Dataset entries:
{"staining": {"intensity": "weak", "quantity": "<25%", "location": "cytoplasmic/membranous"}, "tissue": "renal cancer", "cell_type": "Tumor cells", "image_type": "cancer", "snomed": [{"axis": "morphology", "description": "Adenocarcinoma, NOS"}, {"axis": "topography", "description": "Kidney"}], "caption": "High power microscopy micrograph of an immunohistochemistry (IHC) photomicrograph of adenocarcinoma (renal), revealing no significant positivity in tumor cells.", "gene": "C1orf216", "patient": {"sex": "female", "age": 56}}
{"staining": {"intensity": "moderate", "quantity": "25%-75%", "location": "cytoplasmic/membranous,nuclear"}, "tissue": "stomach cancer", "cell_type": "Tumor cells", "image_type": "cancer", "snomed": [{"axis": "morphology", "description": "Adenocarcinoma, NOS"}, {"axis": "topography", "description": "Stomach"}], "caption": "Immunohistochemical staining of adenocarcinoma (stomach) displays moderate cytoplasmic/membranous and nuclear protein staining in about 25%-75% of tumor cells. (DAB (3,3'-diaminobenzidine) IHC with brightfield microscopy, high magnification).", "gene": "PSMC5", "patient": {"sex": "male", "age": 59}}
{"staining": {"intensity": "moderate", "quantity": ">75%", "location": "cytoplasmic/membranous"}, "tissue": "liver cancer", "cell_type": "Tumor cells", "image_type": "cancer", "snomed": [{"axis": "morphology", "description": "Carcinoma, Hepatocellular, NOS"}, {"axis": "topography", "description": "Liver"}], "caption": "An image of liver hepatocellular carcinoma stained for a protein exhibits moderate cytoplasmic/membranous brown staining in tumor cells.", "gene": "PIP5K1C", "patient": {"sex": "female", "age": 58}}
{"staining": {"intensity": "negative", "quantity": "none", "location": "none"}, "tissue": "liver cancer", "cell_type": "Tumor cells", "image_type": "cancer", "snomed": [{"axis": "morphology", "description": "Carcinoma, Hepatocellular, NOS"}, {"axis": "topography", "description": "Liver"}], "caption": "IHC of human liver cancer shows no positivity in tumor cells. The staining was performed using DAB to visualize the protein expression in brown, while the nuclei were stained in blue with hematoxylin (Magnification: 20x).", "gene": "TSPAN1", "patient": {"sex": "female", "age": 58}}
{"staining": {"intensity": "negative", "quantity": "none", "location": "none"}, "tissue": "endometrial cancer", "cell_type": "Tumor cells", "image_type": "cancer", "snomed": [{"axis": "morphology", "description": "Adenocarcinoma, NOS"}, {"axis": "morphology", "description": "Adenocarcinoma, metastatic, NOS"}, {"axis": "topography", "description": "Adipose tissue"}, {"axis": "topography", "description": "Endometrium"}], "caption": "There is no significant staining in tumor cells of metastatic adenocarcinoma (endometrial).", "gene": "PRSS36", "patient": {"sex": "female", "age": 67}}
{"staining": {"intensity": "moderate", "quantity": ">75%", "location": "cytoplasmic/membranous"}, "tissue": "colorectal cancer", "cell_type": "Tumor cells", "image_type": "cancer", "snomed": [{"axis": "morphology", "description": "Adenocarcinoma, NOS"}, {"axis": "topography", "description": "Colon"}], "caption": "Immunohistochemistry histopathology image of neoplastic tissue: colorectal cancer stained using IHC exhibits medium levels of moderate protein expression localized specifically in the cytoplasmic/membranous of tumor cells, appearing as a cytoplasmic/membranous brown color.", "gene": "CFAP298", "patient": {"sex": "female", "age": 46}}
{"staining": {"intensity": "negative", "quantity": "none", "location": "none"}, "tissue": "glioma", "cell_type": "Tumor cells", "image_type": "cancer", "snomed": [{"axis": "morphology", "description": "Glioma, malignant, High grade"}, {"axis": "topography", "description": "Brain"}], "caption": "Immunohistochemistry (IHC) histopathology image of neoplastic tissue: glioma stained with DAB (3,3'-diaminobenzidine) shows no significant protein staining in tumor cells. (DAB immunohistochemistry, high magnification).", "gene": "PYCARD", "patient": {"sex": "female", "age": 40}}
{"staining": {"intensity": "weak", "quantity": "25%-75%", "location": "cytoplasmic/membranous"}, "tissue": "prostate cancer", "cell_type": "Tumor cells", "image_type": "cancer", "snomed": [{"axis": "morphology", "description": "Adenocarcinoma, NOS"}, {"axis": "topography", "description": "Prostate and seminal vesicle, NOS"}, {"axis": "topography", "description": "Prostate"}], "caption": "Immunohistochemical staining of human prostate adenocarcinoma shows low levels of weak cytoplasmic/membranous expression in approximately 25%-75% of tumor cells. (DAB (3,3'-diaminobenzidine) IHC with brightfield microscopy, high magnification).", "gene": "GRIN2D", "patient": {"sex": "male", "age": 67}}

TASK STATEMENT
Without altering a single word, set down all the entries again.

OUTPUT FOR THIS EXERCISE
{"staining": {"intensity": "weak", "quantity": "<25%", "location": "cytoplasmic/membranous"}, "tissue": "renal cancer", "cell_type": "Tumor cells", "image_type": "cancer", "snomed": [{"axis": "morphology", "description": "Adenocarcinoma, NOS"}, {"axis": "topography", "description": "Kidney"}], "caption": "High power microscopy micrograph of an immunohistochemistry (IHC) photomicrograph of adenocarcinoma (renal), revealing no significant positivity in tumor cells.", "gene": "C1orf216", "patient": {"sex": "female", "age": 56}}
{"staining": {"intensity": "moderate", "quantity": "25%-75%", "location": "cytoplasmic/membranous,nuclear"}, "tissue": "stomach cancer", "cell_type": "Tumor cells", "image_type": "cancer", "snomed": [{"axis": "morphology", "description": "Adenocarcinoma, NOS"}, {"axis": "topography", "description": "Stomach"}], "caption": "Immunohistochemical staining of adenocarcinoma (stomach) displays moderate cytoplasmic/membranous and nuclear protein staining in about 25%-75% of tumor cells. (DAB (3,3'-diaminobenzidine) IHC with brightfield microscopy, high magnification).", "gene": "PSMC5", "patient": {"sex": "male", "age": 59}}
{"staining": {"intensity": "moderate", "quantity": ">75%", "location": "cytoplasmic/membranous"}, "tissue": "liver cancer", "cell_type": "Tumor cells", "image_type": "cancer", "snomed": [{"axis": "morphology", "description": "Carcinoma, Hepatocellular, NOS"}, {"axis": "topography", "description": "Liver"}], "caption": "An image of liver hepatocellular carcinoma stained for a protein exhibits moderate cytoplasmic/membranous brown staining in tumor cells.", "gene": "PIP5K1C", "patient": {"sex": "female", "age": 58}}
{"staining": {"intensity": "negative", "quantity": "none", "location": "none"}, "tissue": "liver cancer", "cell_type": "Tumor cells", "image_type": "cancer", "snomed": [{"axis": "morphology", "description": "Carcinoma, Hepatocellular, NOS"}, {"axis": "topography", "description": "Liver"}], "caption": "IHC of human liver cancer shows no positivity in tumor cells. The staining was performed using DAB to visualize the protein expression in brown, while the nuclei were stained in blue with hematoxylin (Magnification: 20x).", "gene": "TSPAN1", "patient": {"sex": "female", "age": 58}}
{"staining": {"intensity": "negative", "quantity": "none", "location": "none"}, "tissue": "endometrial cancer", "cell_type": "Tumor cells", "image_type": "cancer", "snomed": [{"axis": "morphology", "description": "Adenocarcinoma, NOS"}, {"axis": "morphology", "description": "Adenocarcinoma, metastatic, NOS"}, {"axis": "topography", "description": "Adipose tissue"}, {"axis": "topography", "description": "Endometrium"}], "caption": "There is no significant staining in tumor cells of metastatic adenocarcinoma (endometrial).", "gene": "PRSS36", "patient": {"sex": "female", "age": 67}}
{"staining": {"intensity": "moderate", "quantity": ">75%", "location": "cytoplasmic/membranous"}, "tissue": "colorectal cancer", "cell_type": "Tumor cells", "image_type": "cancer", "snomed": [{"axis": "morphology", "description": "Adenocarcinoma, NOS"}, {"axis": "topography", "description": "Colon"}], "caption": "Immunohistochemistry histopathology image of neoplastic tissue: colorectal cancer stained using IHC exhibits medium levels of moderate protein expression localized specifically in the cytoplasmic/membranous of tumor cells, appearing as a cytoplasmic/membranous brown color.", "gene": "CFAP298", "patient": {"sex": "female", "age": 46}}
{"staining": {"intensity": "negative", "quantity": "none", "location": "none"}, "tissue": "glioma", "cell_type": "Tumor cells", "image_type": "cancer", "snomed": [{"axis": "morphology", "description": "Glioma, malignant, High grade"}, {"axis": "topography", "description": "Brain"}], "caption": "Immunohistochemistry (IHC) histopathology image of neoplastic tissue: glioma stained with DAB (3,3'-diaminobenzidine) shows no significant protein staining in tumor cells. (DAB immunohistochemistry, high magnification).", "gene": "PYCARD", "patient": {"sex": "female", "age": 40}}
{"staining": {"intensity": "weak", "quantity": "25%-75%", "location": "cytoplasmic/membranous"}, "tissue": "prostate cancer", "cell_type": "Tumor cells", "image_type": "cancer", "snomed": [{"axis": "morphology", "description": "Adenocarcinoma, NOS"}, {"axis": "topography", "description": "Prostate and seminal vesicle, NOS"}, {"axis": "topography", "description": "Prostate"}], "caption": "Immunohistochemical staining of human prostate adenocarcinoma shows low levels of weak cytoplasmic/membranous expression in approximately 25%-75% of tumor cells. (DAB (3,3'-diaminobenzidine) IHC with brightfield microscopy, high magnification).", "gene": "GRIN2D", "patient": {"sex": "male", "age": 67}}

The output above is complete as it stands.